## Task requirements
Copy whichever lines of the data hold the word "Left".
---*---
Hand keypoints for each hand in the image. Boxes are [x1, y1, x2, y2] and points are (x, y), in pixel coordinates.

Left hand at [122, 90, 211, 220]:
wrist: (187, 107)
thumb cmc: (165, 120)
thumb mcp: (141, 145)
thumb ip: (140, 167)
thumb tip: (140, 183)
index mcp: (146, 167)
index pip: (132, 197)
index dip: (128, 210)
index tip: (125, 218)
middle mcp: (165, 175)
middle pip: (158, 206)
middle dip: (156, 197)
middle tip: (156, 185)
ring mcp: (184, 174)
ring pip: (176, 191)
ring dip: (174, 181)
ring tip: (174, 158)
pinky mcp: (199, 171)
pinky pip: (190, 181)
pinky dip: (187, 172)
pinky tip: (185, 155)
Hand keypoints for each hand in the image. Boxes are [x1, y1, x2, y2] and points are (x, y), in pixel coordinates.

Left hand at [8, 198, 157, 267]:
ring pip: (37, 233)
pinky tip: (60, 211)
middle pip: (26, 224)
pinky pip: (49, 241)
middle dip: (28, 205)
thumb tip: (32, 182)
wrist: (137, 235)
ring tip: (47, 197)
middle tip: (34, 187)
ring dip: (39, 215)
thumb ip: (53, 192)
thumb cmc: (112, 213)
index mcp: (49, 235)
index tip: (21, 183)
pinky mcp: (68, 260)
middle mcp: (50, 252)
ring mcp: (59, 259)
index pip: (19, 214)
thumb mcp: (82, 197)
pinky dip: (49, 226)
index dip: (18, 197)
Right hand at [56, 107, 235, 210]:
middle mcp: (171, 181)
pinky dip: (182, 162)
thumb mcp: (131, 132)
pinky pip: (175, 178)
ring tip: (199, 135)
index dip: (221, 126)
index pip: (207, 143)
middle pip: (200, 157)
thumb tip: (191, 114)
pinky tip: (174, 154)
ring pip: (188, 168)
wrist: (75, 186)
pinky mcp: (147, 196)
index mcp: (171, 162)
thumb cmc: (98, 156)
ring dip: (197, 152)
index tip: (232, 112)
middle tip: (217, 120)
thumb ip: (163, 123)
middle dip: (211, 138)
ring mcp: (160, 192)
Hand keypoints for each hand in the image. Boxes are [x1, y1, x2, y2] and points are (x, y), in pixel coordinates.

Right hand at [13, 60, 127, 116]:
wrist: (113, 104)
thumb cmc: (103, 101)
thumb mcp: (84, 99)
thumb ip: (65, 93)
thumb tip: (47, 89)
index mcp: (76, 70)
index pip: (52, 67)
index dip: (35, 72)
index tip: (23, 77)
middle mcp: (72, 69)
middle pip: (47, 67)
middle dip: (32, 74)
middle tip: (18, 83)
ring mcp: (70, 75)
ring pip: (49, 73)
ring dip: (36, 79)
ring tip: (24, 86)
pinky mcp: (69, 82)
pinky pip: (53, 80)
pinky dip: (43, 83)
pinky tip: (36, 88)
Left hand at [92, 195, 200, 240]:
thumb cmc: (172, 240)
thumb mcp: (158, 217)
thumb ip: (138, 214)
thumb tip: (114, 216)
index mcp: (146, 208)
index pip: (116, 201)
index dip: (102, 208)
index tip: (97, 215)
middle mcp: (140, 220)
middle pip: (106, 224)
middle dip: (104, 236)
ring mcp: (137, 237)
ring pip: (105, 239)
---*---
## Problem solution
Left hand at [122, 90, 211, 220]:
Left hand at [8, 198, 157, 267]:
Left hand at [92, 195, 200, 240]:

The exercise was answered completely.